Once you reach the line containing "The programs will" in the data below, restate each line word for word up to and including the one containing "Families | 3 |".
----- PROVIDED DATA -----
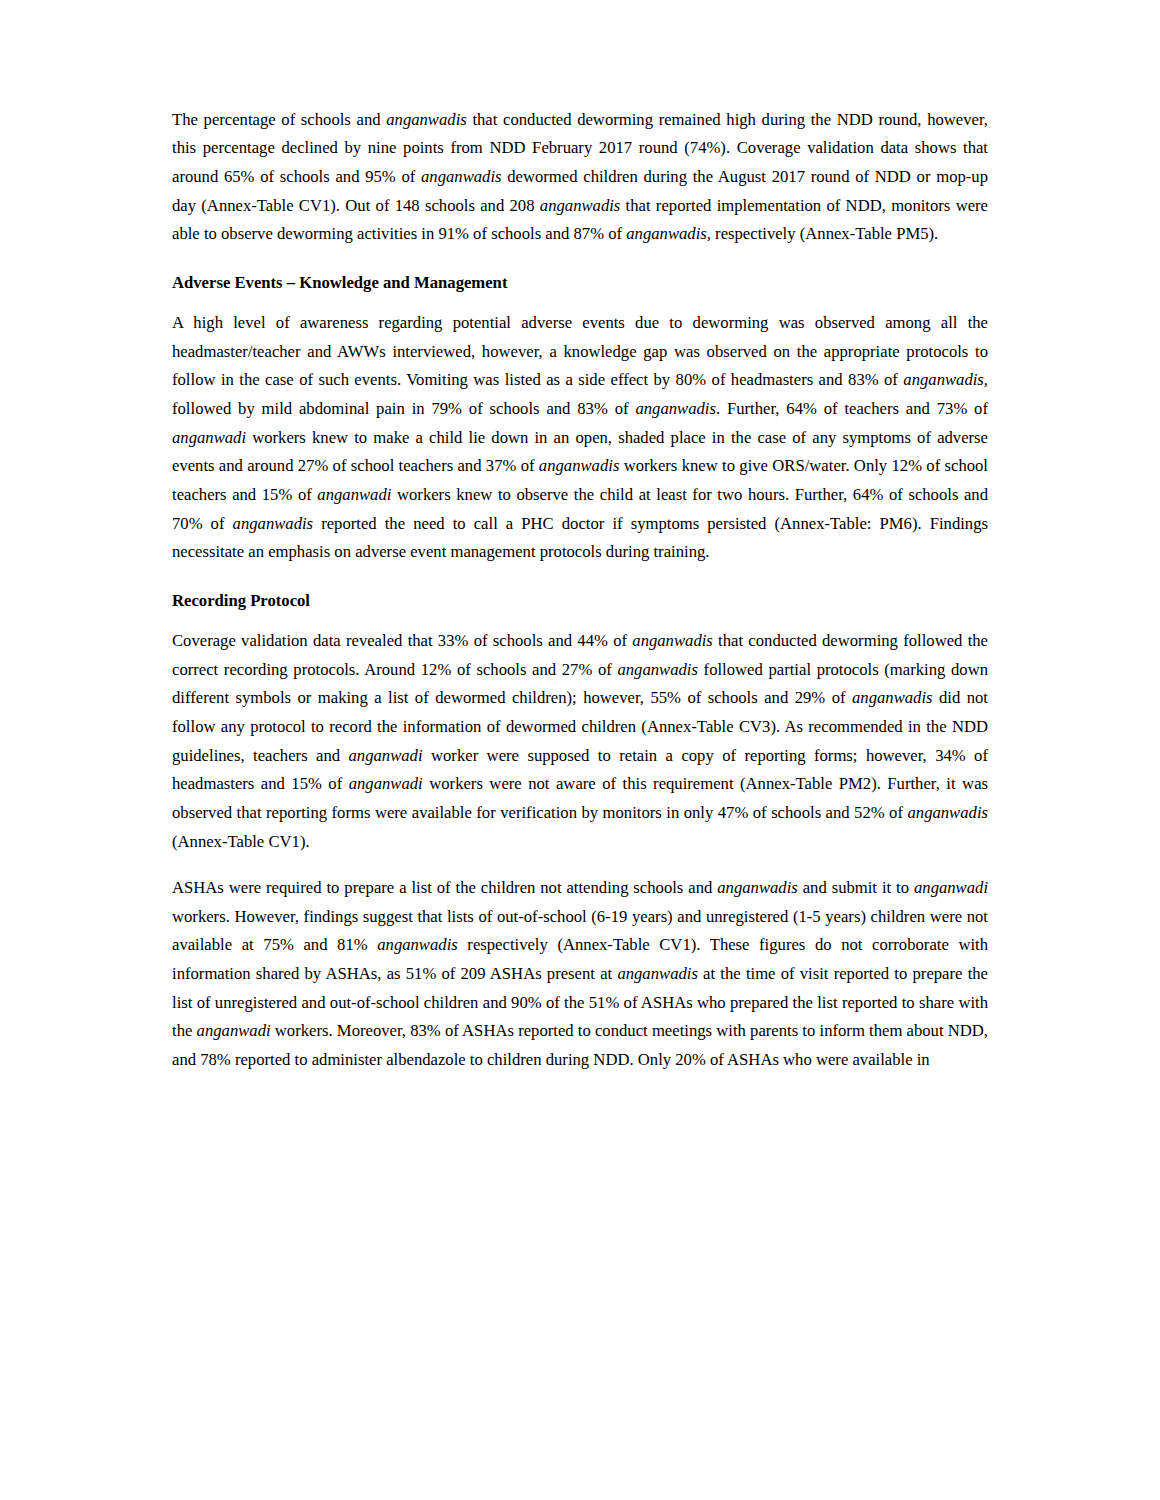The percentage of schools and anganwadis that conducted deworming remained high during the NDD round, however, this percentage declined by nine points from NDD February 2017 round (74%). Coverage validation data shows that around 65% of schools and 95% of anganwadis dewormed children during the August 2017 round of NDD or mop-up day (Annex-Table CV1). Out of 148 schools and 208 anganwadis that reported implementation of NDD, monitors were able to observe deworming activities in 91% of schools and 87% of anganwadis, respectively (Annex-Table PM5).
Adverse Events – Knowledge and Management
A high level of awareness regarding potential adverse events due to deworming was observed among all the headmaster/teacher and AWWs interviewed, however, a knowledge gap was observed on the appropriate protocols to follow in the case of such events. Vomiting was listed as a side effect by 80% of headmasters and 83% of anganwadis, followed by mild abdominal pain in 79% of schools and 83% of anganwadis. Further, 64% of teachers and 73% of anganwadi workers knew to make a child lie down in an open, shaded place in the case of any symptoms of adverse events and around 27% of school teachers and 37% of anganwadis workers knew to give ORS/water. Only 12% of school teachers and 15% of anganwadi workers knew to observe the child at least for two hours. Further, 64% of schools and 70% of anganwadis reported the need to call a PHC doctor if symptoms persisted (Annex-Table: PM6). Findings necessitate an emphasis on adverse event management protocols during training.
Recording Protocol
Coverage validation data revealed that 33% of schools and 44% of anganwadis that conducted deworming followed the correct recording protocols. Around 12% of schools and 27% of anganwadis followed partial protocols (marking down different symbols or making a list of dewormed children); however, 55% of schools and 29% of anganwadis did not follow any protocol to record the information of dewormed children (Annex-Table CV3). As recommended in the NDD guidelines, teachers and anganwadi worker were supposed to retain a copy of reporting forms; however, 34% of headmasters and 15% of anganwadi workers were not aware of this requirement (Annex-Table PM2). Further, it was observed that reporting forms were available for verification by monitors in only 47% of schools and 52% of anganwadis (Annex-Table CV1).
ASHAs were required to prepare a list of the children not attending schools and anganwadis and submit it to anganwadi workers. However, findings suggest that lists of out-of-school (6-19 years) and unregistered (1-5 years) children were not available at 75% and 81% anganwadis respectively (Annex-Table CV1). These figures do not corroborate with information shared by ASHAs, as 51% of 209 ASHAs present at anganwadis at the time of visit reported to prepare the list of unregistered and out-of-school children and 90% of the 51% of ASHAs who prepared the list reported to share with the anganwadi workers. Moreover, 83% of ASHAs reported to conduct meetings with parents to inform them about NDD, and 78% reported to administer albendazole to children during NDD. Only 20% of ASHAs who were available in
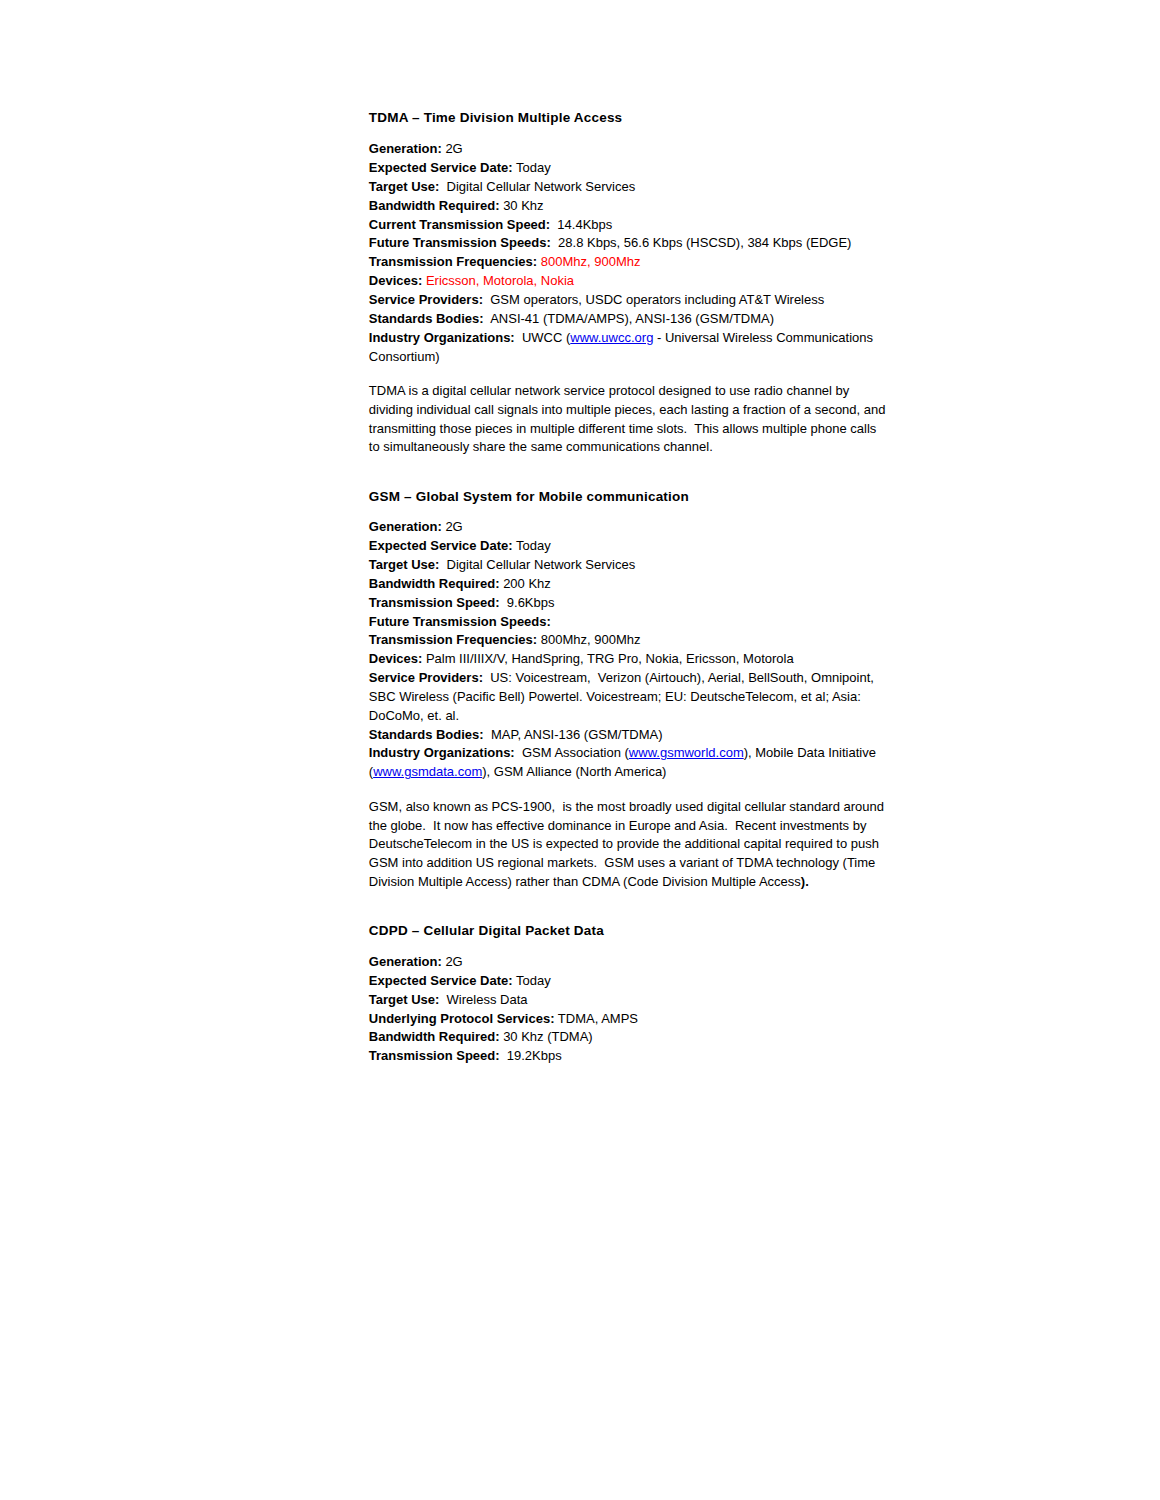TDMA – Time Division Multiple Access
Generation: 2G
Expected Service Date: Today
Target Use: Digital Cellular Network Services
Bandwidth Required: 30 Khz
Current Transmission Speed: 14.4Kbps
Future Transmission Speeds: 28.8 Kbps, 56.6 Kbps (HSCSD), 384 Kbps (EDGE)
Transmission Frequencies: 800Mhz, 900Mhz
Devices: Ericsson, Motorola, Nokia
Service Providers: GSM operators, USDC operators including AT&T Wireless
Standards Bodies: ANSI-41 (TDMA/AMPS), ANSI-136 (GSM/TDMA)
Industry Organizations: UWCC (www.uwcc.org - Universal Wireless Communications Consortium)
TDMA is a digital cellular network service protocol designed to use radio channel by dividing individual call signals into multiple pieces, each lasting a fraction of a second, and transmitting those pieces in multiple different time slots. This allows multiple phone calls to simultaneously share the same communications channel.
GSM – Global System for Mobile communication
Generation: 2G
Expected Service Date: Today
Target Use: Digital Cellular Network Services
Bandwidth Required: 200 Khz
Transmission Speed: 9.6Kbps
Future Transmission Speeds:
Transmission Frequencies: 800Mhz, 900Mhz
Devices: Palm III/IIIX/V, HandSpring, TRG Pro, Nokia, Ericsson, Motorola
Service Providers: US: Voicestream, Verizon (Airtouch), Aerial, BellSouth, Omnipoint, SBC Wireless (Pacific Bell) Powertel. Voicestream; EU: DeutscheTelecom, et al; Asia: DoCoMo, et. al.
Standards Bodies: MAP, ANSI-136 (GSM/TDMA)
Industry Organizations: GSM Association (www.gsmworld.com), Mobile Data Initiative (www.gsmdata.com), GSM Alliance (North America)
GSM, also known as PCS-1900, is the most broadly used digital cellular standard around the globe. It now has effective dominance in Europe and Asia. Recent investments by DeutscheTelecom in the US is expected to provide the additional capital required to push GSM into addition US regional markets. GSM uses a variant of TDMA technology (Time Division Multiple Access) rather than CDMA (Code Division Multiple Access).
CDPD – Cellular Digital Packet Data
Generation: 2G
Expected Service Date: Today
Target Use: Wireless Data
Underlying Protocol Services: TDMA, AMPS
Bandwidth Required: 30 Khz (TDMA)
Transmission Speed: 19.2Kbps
-----
----- PROVIDED DATA -----
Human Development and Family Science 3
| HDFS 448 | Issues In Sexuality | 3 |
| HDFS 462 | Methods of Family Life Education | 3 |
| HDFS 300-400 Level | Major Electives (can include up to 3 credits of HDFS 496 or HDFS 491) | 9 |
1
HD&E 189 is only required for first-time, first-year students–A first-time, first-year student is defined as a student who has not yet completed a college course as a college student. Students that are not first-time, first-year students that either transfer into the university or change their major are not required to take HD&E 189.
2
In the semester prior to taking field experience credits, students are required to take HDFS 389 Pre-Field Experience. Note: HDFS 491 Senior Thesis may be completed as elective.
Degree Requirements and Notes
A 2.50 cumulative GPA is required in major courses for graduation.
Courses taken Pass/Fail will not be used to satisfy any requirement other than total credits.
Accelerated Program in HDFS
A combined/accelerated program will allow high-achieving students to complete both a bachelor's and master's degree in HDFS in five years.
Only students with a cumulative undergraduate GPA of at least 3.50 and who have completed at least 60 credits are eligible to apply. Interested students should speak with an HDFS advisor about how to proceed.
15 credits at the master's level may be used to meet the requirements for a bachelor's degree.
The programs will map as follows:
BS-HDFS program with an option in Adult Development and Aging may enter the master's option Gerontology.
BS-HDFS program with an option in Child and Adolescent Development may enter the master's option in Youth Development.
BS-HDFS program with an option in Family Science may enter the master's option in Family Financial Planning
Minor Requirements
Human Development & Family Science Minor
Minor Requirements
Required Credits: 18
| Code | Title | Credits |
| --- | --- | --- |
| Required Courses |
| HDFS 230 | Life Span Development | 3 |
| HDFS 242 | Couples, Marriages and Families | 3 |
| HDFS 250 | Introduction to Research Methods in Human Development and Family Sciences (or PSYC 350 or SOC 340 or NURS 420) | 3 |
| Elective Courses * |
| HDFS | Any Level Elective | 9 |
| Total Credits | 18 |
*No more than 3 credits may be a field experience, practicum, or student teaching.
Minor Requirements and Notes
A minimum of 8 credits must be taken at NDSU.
-----
ANSWER TO THE PROBLEM:
The programs will map as follows:
BS-HDFS program with an option in Adult Development and Aging may enter the master's option Gerontology.
BS-HDFS program with an option in Child and Adolescent Development may enter the master's option in Youth Development.
BS-HDFS program with an option in Family Science may enter the master's option in Family Financial Planning
Minor Requirements
Human Development & Family Science Minor
Minor Requirements
Required Credits: 18
| Code | Title | Credits |
| --- | --- | --- |
| Required Courses |
| HDFS 230 | Life Span Development | 3 |
| HDFS 242 | Couples, Marriages and Families | 3 |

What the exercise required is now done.